## TASK DIRECTIONS
Report each line from the records where the string "Dotlin" turns up.

____

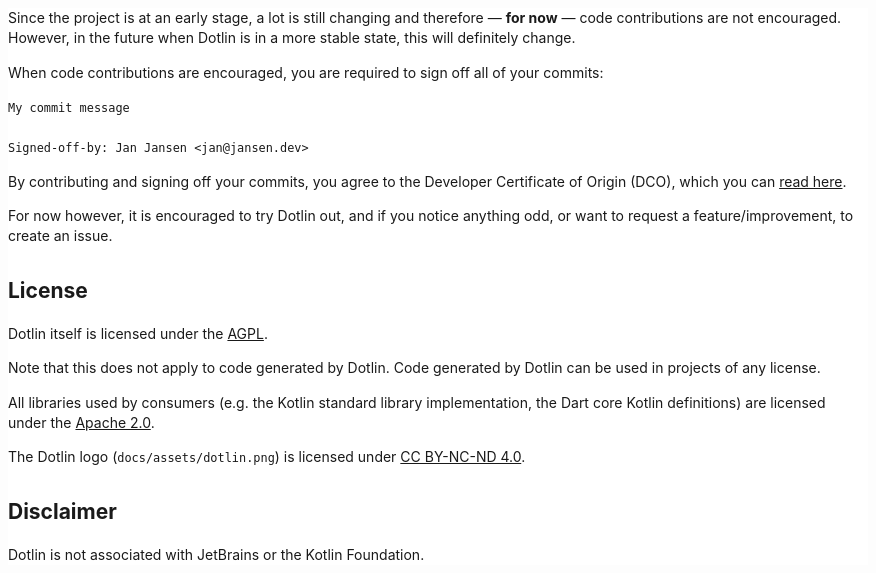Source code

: Since the project is at an early stage, a lot is still changing and therefore — **for now** — code contributions
are not encouraged. However, in the future when Dotlin is in a more stable state, this will definitely change.

When code contributions are encouraged, you are required to sign off all of your commits:
```
My commit message

Signed-off-by: Jan Jansen <jan@jansen.dev>
```

By contributing and signing off your commits, you agree to the Developer Certificate of Origin (DCO), which you can
[read here](https://developercertificate.org/).

For now however, it is encouraged to try Dotlin out, and if you notice anything odd, or want to request a feature/improvement, to create
an issue.

## License

Dotlin itself is licensed under the [AGPL](https://www.gnu.org/licenses/agpl-3.0.en.html).

Note that this does not apply to code generated by Dotlin. Code generated by Dotlin can be used in projects of any license.

All libraries used by consumers (e.g. the Kotlin standard library implementation, the Dart core Kotlin definitions) are
licensed under the [Apache 2.0](https://www.apache.org/licenses/LICENSE-2.0).

The Dotlin logo (`docs/assets/dotlin.png`) is licensed under [CC BY-NC-ND 4.0](https://creativecommons.org/licenses/by-nc-nd/4.0/).

## Disclaimer

Dotlin is not associated with JetBrains or the Kotlin Foundation.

____

## TASK ANSWER
are not encouraged. However, in the future when Dotlin is in a more stable state, this will definitely change.
For now however, it is encouraged to try Dotlin out, and if you notice anything odd, or want to request a feature/improvement, to create
Dotlin itself is licensed under the [AGPL](https://www.gnu.org/licenses/agpl-3.0.en.html).
Note that this does not apply to code generated by Dotlin. Code generated by Dotlin can be used in projects of any license.
The Dotlin logo (`docs/assets/dotlin.png`) is licensed under [CC BY-NC-ND 4.0](https://creativecommons.org/licenses/by-nc-nd/4.0/).
Dotlin is not associated with JetBrains or the Kotlin Foundation.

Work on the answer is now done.